Он вышел, и немного спустя скреп опять резко качнуло. Переплету показалось, что нутро у него стягивается в тугой узел.
— Что-то не так? — спросил он у Сударого.
Тот пожал плечами:
— Погода портится быстрее, чем ожидалось.
— Неужто прогноз подвел?
— Прогнозы бывают точными только на поверхности земли. К сожалению, я не слишком хорошо разбираюсь в погодной магии…
— Все просто, — пояснил Варган, устав молчать, не иначе. — Земля есть стихия постоянная, воздух — переменчивая. Чем ближе к земле, тем вернее расчеты и наоборот. Вот этот воздушный поток, который нас сейчас сносит, он был предсказан. Вот только он идет на двадцать саженей ниже, чем мы надеялись.
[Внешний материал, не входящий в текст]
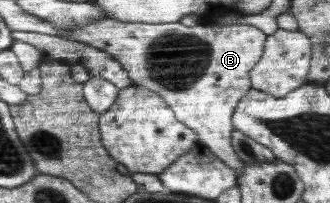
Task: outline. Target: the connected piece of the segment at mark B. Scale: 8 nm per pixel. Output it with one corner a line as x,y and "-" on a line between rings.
107,18
91,21
89,25
82,27
74,27
70,29
69,37
112,54
125,66
133,83
145,86
163,98
163,101
173,110
177,120
197,133
199,143
211,149
218,159
236,175
243,171
245,164
239,159
231,144
231,133
234,129
231,116
233,116
235,105
252,88
249,72
262,57
267,39
265,33
251,25
221,26
216,22
206,22
186,27
180,22
147,24
146,22
121,22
Что такое, казалось бы, двадцать саженей? А нам хлопоты.
Переплет промолчал, хотя, попытавшись зримо представить себе двадцать саженей и получив в разыгравшемся воображении образ домового, беспомощно болтающегося в воздухе на высоте, впятеро большей, чем конек крыши, отнюдь не был склонен согласиться с тем, что это ерунда.